Results and Balance Sheet
- In the face of an uncertain and volatile global macroeconomic environment, Alantra delivered a 13.0% YoY increase in net revenues to €85.6mn in H1 2025 and reported net profit attributable to the parent company of €6.0mn (+98.3% YoY). The Group continued to execute operational efficiencies, reducing fixed personnel expenses and other operating expenses by 7.7%.
- Investment Banking revenues grew by 9.6% YoY to €66.7mn, driven by an increasing focus on high-quality and cross-border transactions.
Asset Management revenues grew 29.2% to €18.9mn, reflecting an increase in fee-earning Assets under Management (FAUM), and supported by €1.6mn in performance fees.
- Alantra’s fixed personnel costs and other operating expenses decreased by 8.0% and 6.4%, respectively, to €43.8mn and €16.7mn. At the same time, due to improved financial performance across businesses, the Group provisioned variable compensation of €16.9mn (+53.5% YoY).
- Net profit attributable to the parent company amounted to €6.0mn (+98.3% YoY).
- The Group maintained a strong balance sheet, with €111.1mn in cash and cash equivalents and a monetary fund[1]. The Firm also holds €48.9mn across a portfolio of investments in vehicles managed by the Group[2]. Shareholders’ equity amounted to €278.9mn[3]. The Group has no leverage.
Activity
- Alantra’s Investment Banking division advised on 60 deals in H1 2025. Notable M&A transactions included the cross-border merger of a Swiss industrial company with a U.S.-listed firm, a strategic joint venture between a developer and CVC, and the sale of two major assets to L’Oréal. Alantra’s Financial Institutions Group continued to diversify its product offering, having advised on the acquisition of Pepper Advantage by J.C. Flowers and the largest synthetic securitization to date for Piraeus Bank.

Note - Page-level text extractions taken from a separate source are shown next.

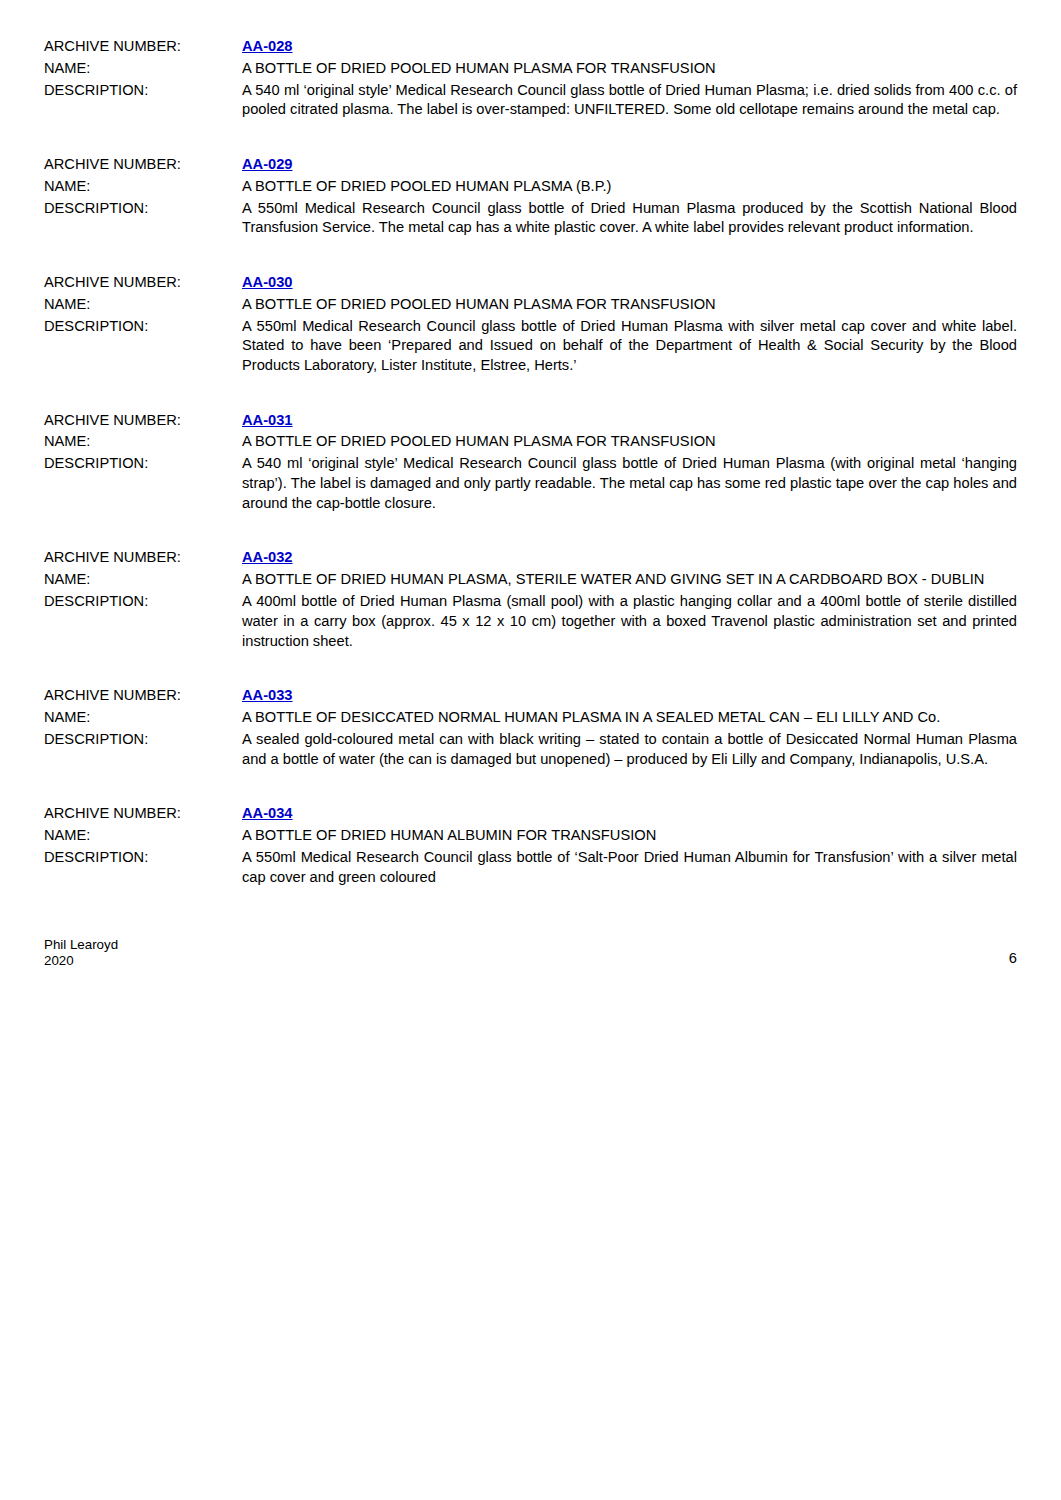| ARCHIVE NUMBER: | AA-028 |
| NAME: | A BOTTLE OF DRIED POOLED HUMAN PLASMA FOR TRANSFUSION |
| DESCRIPTION: | A 540 ml ‘original style’ Medical Research Council glass bottle of Dried Human Plasma; i.e. dried solids from 400 c.c. of pooled citrated plasma. The label is over-stamped: UNFILTERED. Some old cellotape remains around the metal cap. |
| ARCHIVE NUMBER: | AA-029 |
| NAME: | A BOTTLE OF DRIED POOLED HUMAN PLASMA (B.P.) |
| DESCRIPTION: | A 550ml Medical Research Council glass bottle of Dried Human Plasma produced by the Scottish National Blood Transfusion Service. The metal cap has a white plastic cover. A white label provides relevant product information. |
| ARCHIVE NUMBER: | AA-030 |
| NAME: | A BOTTLE OF DRIED POOLED HUMAN PLASMA FOR TRANSFUSION |
| DESCRIPTION: | A 550ml Medical Research Council glass bottle of Dried Human Plasma with silver metal cap cover and white label. Stated to have been ‘Prepared and Issued on behalf of the Department of Health & Social Security by the Blood Products Laboratory, Lister Institute, Elstree, Herts.’ |
| ARCHIVE NUMBER: | AA-031 |
| NAME: | A BOTTLE OF DRIED POOLED HUMAN PLASMA FOR TRANSFUSION |
| DESCRIPTION: | A 540 ml ‘original style’ Medical Research Council glass bottle of Dried Human Plasma (with original metal ‘hanging strap’). The label is damaged and only partly readable. The metal cap has some red plastic tape over the cap holes and around the cap-bottle closure. |
| ARCHIVE NUMBER: | AA-032 |
| NAME: | A BOTTLE OF DRIED HUMAN PLASMA, STERILE WATER AND GIVING SET IN A CARDBOARD BOX - DUBLIN |
| DESCRIPTION: | A 400ml bottle of Dried Human Plasma (small pool) with a plastic hanging collar and a 400ml bottle of sterile distilled water in a carry box (approx. 45 x 12 x 10 cm) together with a boxed Travenol plastic administration set and printed instruction sheet. |
| ARCHIVE NUMBER: | AA-033 |
| NAME: | A BOTTLE OF DESICCATED NORMAL HUMAN PLASMA IN A SEALED METAL CAN – ELI LILLY AND Co. |
| DESCRIPTION: | A sealed gold-coloured metal can with black writing – stated to contain a bottle of Desiccated Normal Human Plasma and a bottle of water (the can is damaged but unopened) – produced by Eli Lilly and Company, Indianapolis, U.S.A. |
| ARCHIVE NUMBER: | AA-034 |
| NAME: | A BOTTLE OF DRIED HUMAN ALBUMIN FOR TRANSFUSION |
| DESCRIPTION: | A 550ml Medical Research Council glass bottle of ‘Salt-Poor Dried Human Albumin for Transfusion’ with a silver metal cap cover and green coloured |
Phil Learoyd
2020
6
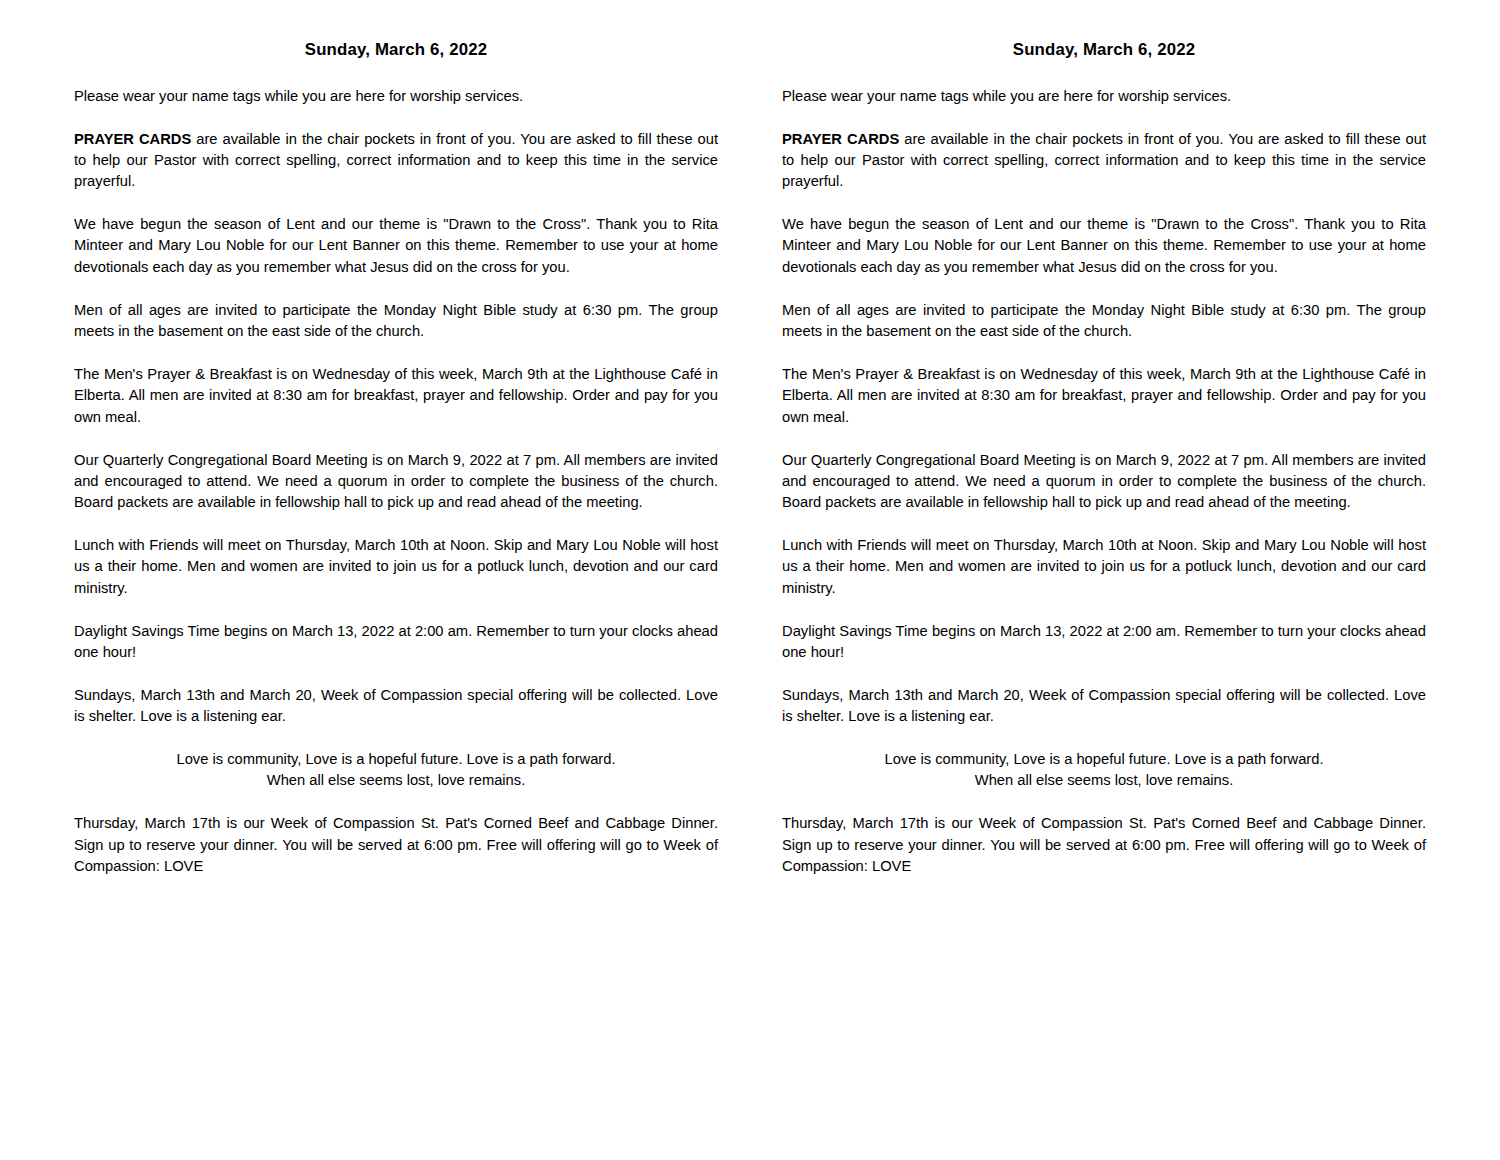Sunday, March 6, 2022
Please wear your name tags while you are here for worship services.
PRAYER CARDS are available in the chair pockets in front of you. You are asked to fill these out to help our Pastor with correct spelling, correct information and to keep this time in the service prayerful.
We have begun the season of Lent and our theme is "Drawn to the Cross". Thank you to Rita Minteer and Mary Lou Noble for our Lent Banner on this theme. Remember to use your at home devotionals each day as you remember what Jesus did on the cross for you.
Men of all ages are invited to participate the Monday Night Bible study at 6:30 pm. The group meets in the basement on the east side of the church.
The Men's Prayer & Breakfast is on Wednesday of this week, March 9th at the Lighthouse Café in Elberta. All men are invited at 8:30 am for breakfast, prayer and fellowship. Order and pay for you own meal.
Our Quarterly Congregational Board Meeting is on March 9, 2022 at 7 pm. All members are invited and encouraged to attend. We need a quorum in order to complete the business of the church. Board packets are available in fellowship hall to pick up and read ahead of the meeting.
Lunch with Friends will meet on Thursday, March 10th at Noon. Skip and Mary Lou Noble will host us a their home. Men and women are invited to join us for a potluck lunch, devotion and our card ministry.
Daylight Savings Time begins on March 13, 2022 at 2:00 am. Remember to turn your clocks ahead one hour!
Sundays, March 13th and March 20, Week of Compassion special offering will be collected. Love is shelter. Love is a listening ear.
Love is community, Love is a hopeful future. Love is a path forward.
When all else seems lost, love remains.
Thursday, March 17th is our Week of Compassion St. Pat's Corned Beef and Cabbage Dinner. Sign up to reserve your dinner. You will be served at 6:00 pm. Free will offering will go to Week of Compassion: LOVE
Sunday, March 6, 2022
Please wear your name tags while you are here for worship services.
PRAYER CARDS are available in the chair pockets in front of you. You are asked to fill these out to help our Pastor with correct spelling, correct information and to keep this time in the service prayerful.
We have begun the season of Lent and our theme is "Drawn to the Cross". Thank you to Rita Minteer and Mary Lou Noble for our Lent Banner on this theme. Remember to use your at home devotionals each day as you remember what Jesus did on the cross for you.
Men of all ages are invited to participate the Monday Night Bible study at 6:30 pm. The group meets in the basement on the east side of the church.
The Men's Prayer & Breakfast is on Wednesday of this week, March 9th at the Lighthouse Café in Elberta. All men are invited at 8:30 am for breakfast, prayer and fellowship. Order and pay for you own meal.
Our Quarterly Congregational Board Meeting is on March 9, 2022 at 7 pm. All members are invited and encouraged to attend. We need a quorum in order to complete the business of the church. Board packets are available in fellowship hall to pick up and read ahead of the meeting.
Lunch with Friends will meet on Thursday, March 10th at Noon. Skip and Mary Lou Noble will host us a their home. Men and women are invited to join us for a potluck lunch, devotion and our card ministry.
Daylight Savings Time begins on March 13, 2022 at 2:00 am. Remember to turn your clocks ahead one hour!
Sundays, March 13th and March 20, Week of Compassion special offering will be collected. Love is shelter. Love is a listening ear.
Love is community, Love is a hopeful future. Love is a path forward.
When all else seems lost, love remains.
Thursday, March 17th is our Week of Compassion St. Pat's Corned Beef and Cabbage Dinner. Sign up to reserve your dinner. You will be served at 6:00 pm. Free will offering will go to Week of Compassion: LOVE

In a particularly challenging Capital Markets environment, Alantra participated in all major Iberian ECM transactions in H1, raising over €1.2bn for clients such as HBX Group, Neinor, or OHLA.

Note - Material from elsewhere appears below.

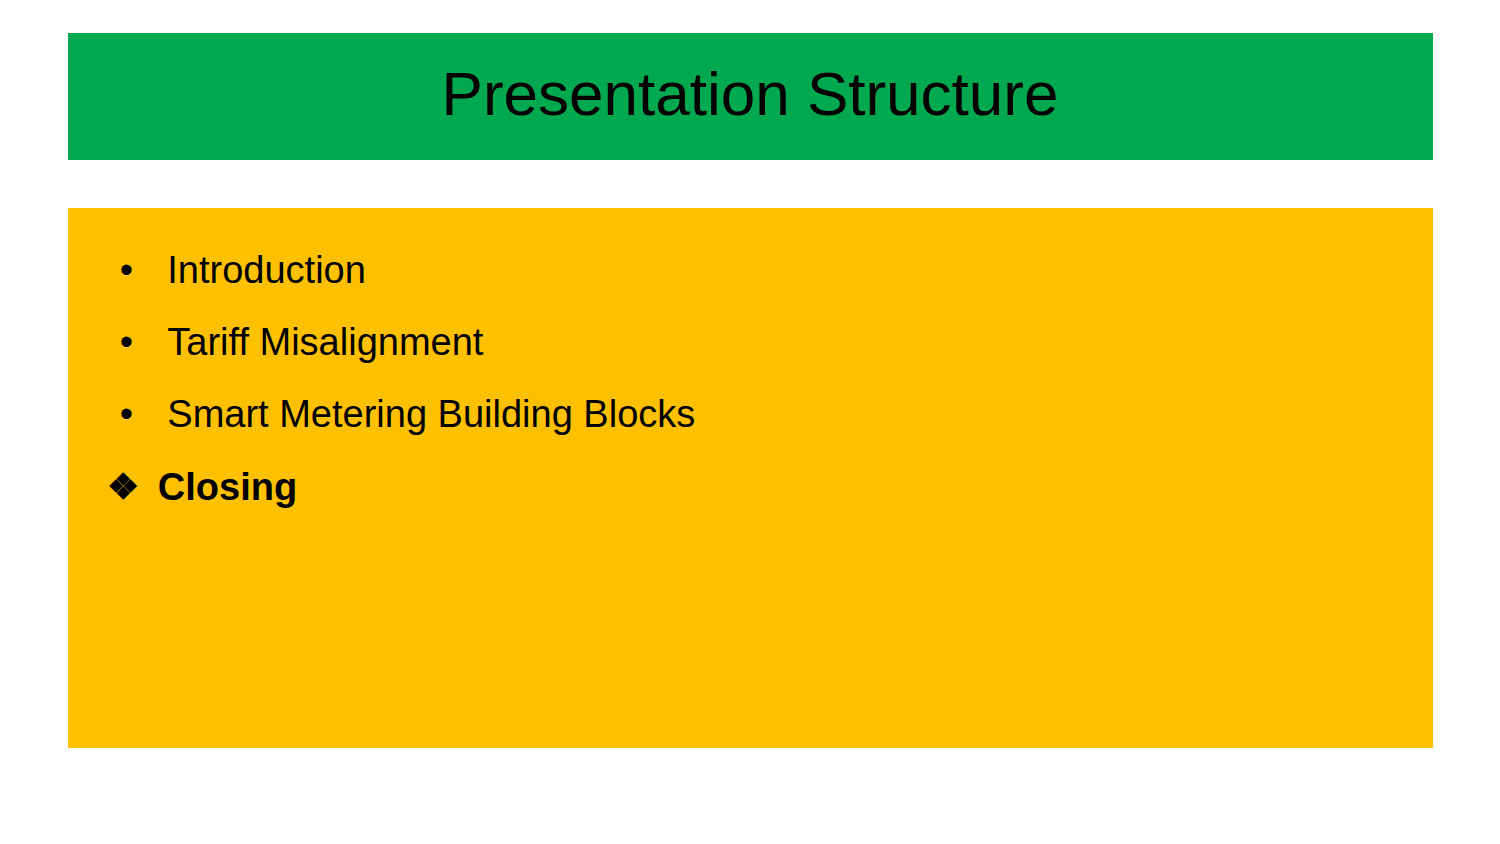Presentation Structure
Introduction
Tariff Misalignment
Smart Metering Building Blocks
Closing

The Group also announced relevant senior appointments: Alexander Matthes as Head of Germany[4], Jérôme Breuneval and Zeke Navar as Managing Directors in France and the U.S., and Maxime Moreira as Director in France.
- In a fundraising environment that remained challenging, Alantra’s Asset Management division raised €500mn in new commitments[5] and recorded €151mn in net FAUM growth across its strategies in H1 2025[6]. During this period, the Group invested €125mn and distributed €99mn to investors, while strengthening the team with two senior appointments: David Rodríguez in Private Debt and Steve Horley in Energy Transition.
About Alantra
Alantra is an independent global financial services firm that provides investment banking and asset management services to mid-market companies, families, and investors. The Group has over 500 professionals in Europe, the U.S., Latin America, Asia, and the Middle East. In Investment Banking, Alantra has completed over 1,000 transactions in the last five years. Alantra combines a strong local presence in key financial centers with global sector- and product-specialized teams. In Alternative Asset Management, Alantra offers its clients unique access to a wide range of investment strategies in five highly specialized asset management classes (private equity, active funds, private debt, energy, and venture capital). As of 30 June 2025, assets under management from consolidated and strategic businesses stood at more than €16.7bn.
[1] €82.5mn of cash and cash equivalents and €28.6mn invested in a monetary fund included under non-current financial assets.
[2] Registered under Investments accounted for by equity method.
[3] After distributing a dividend of €5.7mn and acquiring €3.1mn in own shares.
[4] Starting on October 1st 2025.
[5] Includes new commitments from strategic partners.
[6] Strategic Partnerships are excluded from the totals as they are not consolidated.